A leitura macroeconômica segue como um fator central para a tomada de decisão. A abertura da curva de juros tende a pressionar especialmente os fundos de tijolo, mais sensíveis ao custo de capital e às expectativas de crescimento. Nesse contexto, a carteira reduziu a exposição a segmentos considerados mais vulneráveis ao patamar elevado dos juros.

A saída integral de Vinci Shopping Centers e a redução de posição em Pátria Logística ilustram esse movimento. O segmento de shoppings, em especial, tende a sofrer mais em ciclos de juros altos, enquanto alguns fundos logísticos já negociam próximos ou acima de seus valores patrimoniais, limitando o potencial de valorização.

Ativos financeiros ganham protagonismo

Em contrapartida, a carteira aumentou marginalmente a exposição a fundos de ativos financeiros, com destaque para estratégias indexadas ao CDI. O objetivo é capturar retornos mais atrativos em um cenário de juros elevados por mais tempo, sem abrir mão da qualidade de crédito.

Fundos como Kinea Unique HY CDI e Guardian Real Estate ganharam mais peso na alocação. O primeiro amplia a exposição a recebíveis pós-fixados, enquanto o segundo combina renda urbana e logística, com contratos de longo prazo e alta previsibilidade de resultados.

Mercado imobiliário mostra sinais distintos por segmento

Os dados operacionais do mercado imobiliário seguem heterogêneos. No segmento de escritórios de alto padrão em São Paulo, a absorção líquida permaneceu positiva no primeiro trimestre de 2026, com queda da vacância para 11,38%, puxada por regiões como JK, Pinheiros e Chucri Zaidan. Os preços mostram desaceleração, mas ainda se mantêm elevados nas áreas prime.

Já o mercado de galpões logísticos continua aquecido. A vacância nacional caiu para 5,62%, enquanto os preços médios de locação avançaram, refletindo a forte demanda e a boa aceitação do novo estoque, sobretudo em São Paulo.

Valuation segue atrativo no universo de FIIs

Do ponto de vista de valuation, o mercado de fundos imobiliários ainda negocia com desconto relevante. O valor de mercado dos FIIs apresenta um deságio médio de 10,86% em relação ao valor patrimonial, o que reforça a importância da seletividade na escolha dos ativos.

O dividend yield do IFIX permanece acima da taxa da NTN-B 2035, embora o prêmio tenha diminuído em relação à média histórica. Ainda assim, a renda gerada pelos FIIs segue competitiva frente aos títulos públicos, especialmente para investidores com foco em fluxo de caixa.

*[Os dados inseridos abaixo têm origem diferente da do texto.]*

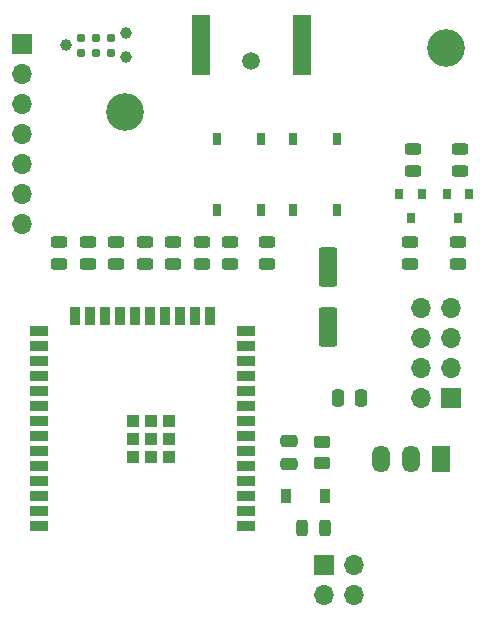
<source format=gts>
G04 #@! TF.GenerationSoftware,KiCad,Pcbnew,(6.0.1-0)*
G04 #@! TF.CreationDate,2022-02-11T21:02:13+01:00*
G04 #@! TF.ProjectId,ithowifi_4l,6974686f-7769-4666-995f-346c2e6b6963,rev?*
G04 #@! TF.SameCoordinates,Original*
G04 #@! TF.FileFunction,Soldermask,Top*
G04 #@! TF.FilePolarity,Negative*
%FSLAX46Y46*%
G04 Gerber Fmt 4.6, Leading zero omitted, Abs format (unit mm)*
G04 Created by KiCad (PCBNEW (6.0.1-0)) date 2022-02-11 21:02:13*
%MOMM*%
%LPD*%
G01*
G04 APERTURE LIST*
G04 Aperture macros list*
%AMRoundRect*
0 Rectangle with rounded corners*
0 $1 Rounding radius*
0 $2 $3 $4 $5 $6 $7 $8 $9 X,Y pos of 4 corners*
0 Add a 4 corners polygon primitive as box body*
4,1,4,$2,$3,$4,$5,$6,$7,$8,$9,$2,$3,0*
0 Add four circle primitives for the rounded corners*
1,1,$1+$1,$2,$3*
1,1,$1+$1,$4,$5*
1,1,$1+$1,$6,$7*
1,1,$1+$1,$8,$9*
0 Add four rect primitives between the rounded corners*
20,1,$1+$1,$2,$3,$4,$5,0*
20,1,$1+$1,$4,$5,$6,$7,0*
20,1,$1+$1,$6,$7,$8,$9,0*
20,1,$1+$1,$8,$9,$2,$3,0*%
G04 Aperture macros list end*
%ADD10R,1.500000X2.300000*%
%ADD11O,1.500000X2.300000*%
%ADD12R,0.800000X0.900000*%
%ADD13RoundRect,0.243750X-0.456250X0.243750X-0.456250X-0.243750X0.456250X-0.243750X0.456250X0.243750X0*%
%ADD14R,1.700000X1.700000*%
%ADD15O,1.700000X1.700000*%
%ADD16R,1.500000X0.900000*%
%ADD17R,0.900000X1.500000*%
%ADD18R,1.050000X1.050000*%
%ADD19C,3.200000*%
%ADD20RoundRect,0.243750X0.456250X-0.243750X0.456250X0.243750X-0.456250X0.243750X-0.456250X-0.243750X0*%
%ADD21C,0.990600*%
%ADD22C,0.787400*%
%ADD23R,0.750000X1.000000*%
%ADD24RoundRect,0.250000X0.250000X0.475000X-0.250000X0.475000X-0.250000X-0.475000X0.250000X-0.475000X0*%
%ADD25RoundRect,0.250000X0.550000X-1.412500X0.550000X1.412500X-0.550000X1.412500X-0.550000X-1.412500X0*%
%ADD26RoundRect,0.243750X-0.243750X-0.456250X0.243750X-0.456250X0.243750X0.456250X-0.243750X0.456250X0*%
%ADD27RoundRect,0.250000X0.475000X-0.250000X0.475000X0.250000X-0.475000X0.250000X-0.475000X-0.250000X0*%
%ADD28R,0.900000X1.200000*%
%ADD29RoundRect,0.249998X0.450002X-0.262502X0.450002X0.262502X-0.450002X0.262502X-0.450002X-0.262502X0*%
%ADD30C,1.500000*%
%ADD31R,1.500000X5.080000*%
G04 APERTURE END LIST*
D10*
X121259600Y-142951200D03*
D11*
X118719600Y-142951200D03*
X116179600Y-142951200D03*
D12*
X119608600Y-120539000D03*
X117708600Y-120539000D03*
X118658600Y-122539000D03*
D13*
X118872000Y-116686900D03*
X118872000Y-118561900D03*
D14*
X85725000Y-107797600D03*
D15*
X85725000Y-110337600D03*
X85725000Y-112877600D03*
X85725000Y-115417600D03*
X85725000Y-117957600D03*
X85725000Y-120497600D03*
X85725000Y-123037600D03*
D16*
X104727600Y-148613600D03*
X104727600Y-147343600D03*
X104727600Y-146073600D03*
X104727600Y-144803600D03*
X104727600Y-143533600D03*
X104727600Y-142263600D03*
X104727600Y-140993600D03*
X104727600Y-139723600D03*
X104727600Y-138453600D03*
X104727600Y-137183600D03*
X104727600Y-135913600D03*
X104727600Y-134643600D03*
X104727600Y-133373600D03*
X104727600Y-132103600D03*
D17*
X101697600Y-130853600D03*
X100427600Y-130853600D03*
X99157600Y-130853600D03*
X97887600Y-130853600D03*
X96617600Y-130853600D03*
X95347600Y-130853600D03*
X94077600Y-130853600D03*
X92807600Y-130853600D03*
X91537600Y-130853600D03*
X90267600Y-130853600D03*
D16*
X87227600Y-132103600D03*
X87227600Y-133373600D03*
X87227600Y-134643600D03*
X87227600Y-135913600D03*
X87227600Y-137183600D03*
X87227600Y-138453600D03*
X87227600Y-139723600D03*
X87227600Y-140993600D03*
X87227600Y-142263600D03*
X87227600Y-143533600D03*
X87227600Y-144803600D03*
X87227600Y-146073600D03*
X87227600Y-147343600D03*
X87227600Y-148613600D03*
D18*
X96657600Y-141273600D03*
X95132600Y-141273600D03*
X95132600Y-142798600D03*
X96657600Y-142798600D03*
X96657600Y-139748600D03*
X98182600Y-142798600D03*
X95132600Y-139748600D03*
X98182600Y-141273600D03*
X98182600Y-139748600D03*
D13*
X91313000Y-124563900D03*
X91313000Y-126438900D03*
X106536000Y-124572500D03*
X106536000Y-126447500D03*
X118618000Y-124523500D03*
X118618000Y-126398500D03*
D19*
X94488000Y-113538000D03*
D20*
X88900000Y-126438900D03*
X88900000Y-124563900D03*
D14*
X111292000Y-151928000D03*
D15*
X113832000Y-151928000D03*
X111292000Y-154468000D03*
X113832000Y-154468000D03*
D21*
X94576000Y-106885400D03*
X94576000Y-108917400D03*
X89496000Y-107901400D03*
D22*
X90766000Y-108536400D03*
X90766000Y-107266400D03*
X92036000Y-108536400D03*
X92036000Y-107266400D03*
X93306000Y-108536400D03*
X93306000Y-107266400D03*
D23*
X108665400Y-115872000D03*
X108665400Y-121872000D03*
X112415400Y-121872000D03*
X112415400Y-115872000D03*
D24*
X114432000Y-137768000D03*
X112532000Y-137768000D03*
D12*
X123606600Y-120539000D03*
X121706600Y-120539000D03*
X122656600Y-122539000D03*
D20*
X122859800Y-118561900D03*
X122859800Y-116686900D03*
D13*
X122682000Y-124523500D03*
X122682000Y-126398500D03*
D20*
X96139000Y-126438900D03*
X96139000Y-124563900D03*
X98552000Y-126453000D03*
X98552000Y-124578000D03*
D25*
X111632000Y-131768000D03*
X111632000Y-126693000D03*
D26*
X109499400Y-148751000D03*
X111374400Y-148751000D03*
D27*
X108377500Y-143351000D03*
X108377500Y-141451000D03*
D28*
X111425500Y-146084000D03*
X108125500Y-146084000D03*
D29*
X111171500Y-143290000D03*
X111171500Y-141465000D03*
D30*
X105182180Y-109251460D03*
D20*
X93726000Y-126438900D03*
X93726000Y-124563900D03*
X103378000Y-126453000D03*
X103378000Y-124578000D03*
X100965000Y-126453000D03*
X100965000Y-124578000D03*
D23*
X106015000Y-121872000D03*
X106015000Y-115872000D03*
X102265000Y-115872000D03*
X102265000Y-121872000D03*
D19*
X121630000Y-108120000D03*
D14*
X122047000Y-137795000D03*
D15*
X119507000Y-137795000D03*
X122047000Y-135255000D03*
X119507000Y-135255000D03*
X122047000Y-132715000D03*
X119507000Y-132715000D03*
X122047000Y-130175000D03*
X119507000Y-130175000D03*
D31*
X109431400Y-107848400D03*
X100931400Y-107848400D03*
M02*

</source>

Composição da carteira privilegia renda e previsibilidade

A carteira mantém concentração em ativos Financeiros, que representam 42,5% da alocação total. Em seguida aparecem os fundos Híbridos, com 17,5%, Logística, com 12,5%, Fundos de Fundos e Escritórios, ambos com 10%, além de Shoppings, com 7,5%.

O dividend yield estimado da carteira para 2026 é de 11,7%, reforçando o posicionamento voltado à geração de renda em um ambiente macroeconômico mais desafiador.

Destaques recentes de performance

Entre os fundos que mais contribuíram positivamente para o desempenho recente estão Kinea Rendimentos Imobiliários, TRX Real Estate e Guardian Real Estate. A combinação de contratos atípicos, boa qualidade de crédito e gestão ativa explica o papel desses fundos na resiliência da carteira.